No Conjur
TRF-4 segue MPF e decide que e-mails corporativos não são protegidos por sigilo
13 de junho de 2019, 20h01
Por Francisco Prehn Zavascki
Muitos vêm argumentando que as mensagens de celular de integrantes da força-tarefa da Lava Jato divulgadas pelo site The Intercept foram obtidas de forma ilegal. Entendo que, a despeito de aparentemente se tratar de celulares funcionais, eles estão protegidos pelo direito à privacidade. Portanto, somente mediante ordem judicial é que se poderia ter acesso a essas conversas.
Entretanto, em recentíssimo precedente, o TRF da 4ª Região, apoiado em parecer do Ministério Público Federal, entendeu que e-mails corporativos não estão submetidos à regra constitucional da inviolabilidade das comunicações. O número do processo é 5016202-28.2018.4.04.7100.
No caso, uma autarquia federal, na qual tramitava um inquérito administrativo para investigar ex-administradores de uma companhia de previdência, sem qualquer ordem judicial, e sem estarem investigando qualquer fato específico (portanto, numa verdadeira “expedição de pesca”), acessaram as caixas de e-mails dos ex-administradores. Elas estavam salvas nos servidores da empresa (que é privada) e os investigadores utilizaram essas informações para embasar imputações com repercussões nos âmbitos civil e penal.

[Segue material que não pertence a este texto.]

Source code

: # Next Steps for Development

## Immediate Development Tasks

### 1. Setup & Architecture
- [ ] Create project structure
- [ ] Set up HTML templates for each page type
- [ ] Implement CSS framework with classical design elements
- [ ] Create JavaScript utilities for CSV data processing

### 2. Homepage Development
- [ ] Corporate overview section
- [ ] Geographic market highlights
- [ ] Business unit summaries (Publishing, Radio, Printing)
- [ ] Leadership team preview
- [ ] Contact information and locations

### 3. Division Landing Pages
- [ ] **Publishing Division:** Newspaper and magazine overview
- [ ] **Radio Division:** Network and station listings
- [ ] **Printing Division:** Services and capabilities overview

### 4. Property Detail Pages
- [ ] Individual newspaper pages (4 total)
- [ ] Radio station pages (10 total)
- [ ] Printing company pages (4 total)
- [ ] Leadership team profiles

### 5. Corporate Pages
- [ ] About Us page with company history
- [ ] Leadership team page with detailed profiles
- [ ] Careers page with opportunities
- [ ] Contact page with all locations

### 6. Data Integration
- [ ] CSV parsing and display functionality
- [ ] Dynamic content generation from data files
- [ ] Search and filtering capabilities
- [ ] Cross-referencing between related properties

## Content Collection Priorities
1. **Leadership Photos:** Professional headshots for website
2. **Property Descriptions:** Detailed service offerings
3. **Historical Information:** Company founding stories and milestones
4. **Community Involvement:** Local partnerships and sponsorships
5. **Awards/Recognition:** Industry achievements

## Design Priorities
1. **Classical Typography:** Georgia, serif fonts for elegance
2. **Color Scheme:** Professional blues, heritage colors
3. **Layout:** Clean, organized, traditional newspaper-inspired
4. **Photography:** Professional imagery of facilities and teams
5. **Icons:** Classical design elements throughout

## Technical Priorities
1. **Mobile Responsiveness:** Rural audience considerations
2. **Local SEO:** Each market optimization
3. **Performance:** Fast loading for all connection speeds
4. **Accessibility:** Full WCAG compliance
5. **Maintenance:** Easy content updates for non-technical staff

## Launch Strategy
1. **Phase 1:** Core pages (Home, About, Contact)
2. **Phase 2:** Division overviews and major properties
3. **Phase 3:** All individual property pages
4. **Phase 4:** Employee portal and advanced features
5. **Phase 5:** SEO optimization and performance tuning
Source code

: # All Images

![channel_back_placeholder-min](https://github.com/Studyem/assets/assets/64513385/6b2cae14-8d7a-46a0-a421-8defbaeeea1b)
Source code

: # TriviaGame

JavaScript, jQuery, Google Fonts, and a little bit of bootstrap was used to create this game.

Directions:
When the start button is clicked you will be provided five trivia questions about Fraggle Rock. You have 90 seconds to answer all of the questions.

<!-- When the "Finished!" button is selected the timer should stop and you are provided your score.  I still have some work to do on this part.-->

Esse ato foi contestado judicialmente e o TRF-4, com base em parecer do MPF, afirmou que “o e-mail corporativo é uma ferramenta de trabalho, que pertence ao empregador, e não aos funcionários, que devem restringir o seu uso ao cumprimento de suas atribuições. Assim, o primeiro pode (e deve) zelar pela utilização adequada dos meios proporcionados aos segundos, para o desempenho de suas funções”.
Dessa forma, “se o objeto das correspondências é, confessadamente, a atuação da entidade investigada (presentada por seus dirigentes), a inviolabilidade de correspondências não pode ser oposta ao poder de polícia ínsito à atividade regulatória, previsto no Decreto-Lei 73/66, na Lei 6.204/74, 10.190/2001 e na Lei Complementar 109/2001”.
Diante disso, concluiu o TRF-4 que “as informações obtidas por meio do monitoramento de e-mail corporativo não são provas ilícitas, quando relativas a aspectos não pessoais e de interesse da administração pública ou da coletividade”.
Reitero que não concordo com esse entendimento, pois acredito que, mesmo nestes casos, incide a garantia da inviolabilidade das comunicações.
Respeitosamente, porém, faço uma provocação: tendo em vista o manifesto interesse da coletividade na operação Lava Jato, por uma questão de coerência, não seria o caso de a íntegra das caixas de e-mails corporativos (e, pela lógica, das mensagens enviadas por celulares corporativos) das autoridades colocadas sob suspeição (do Judiciário ou do MPF) serem remetidas, independentemente de ordem judicial aos órgãos de fiscalização competentes para que, vasculhando-as, possam achar eventuais irregularidades?
Deixo a pergunta no ar apenas para reflexão.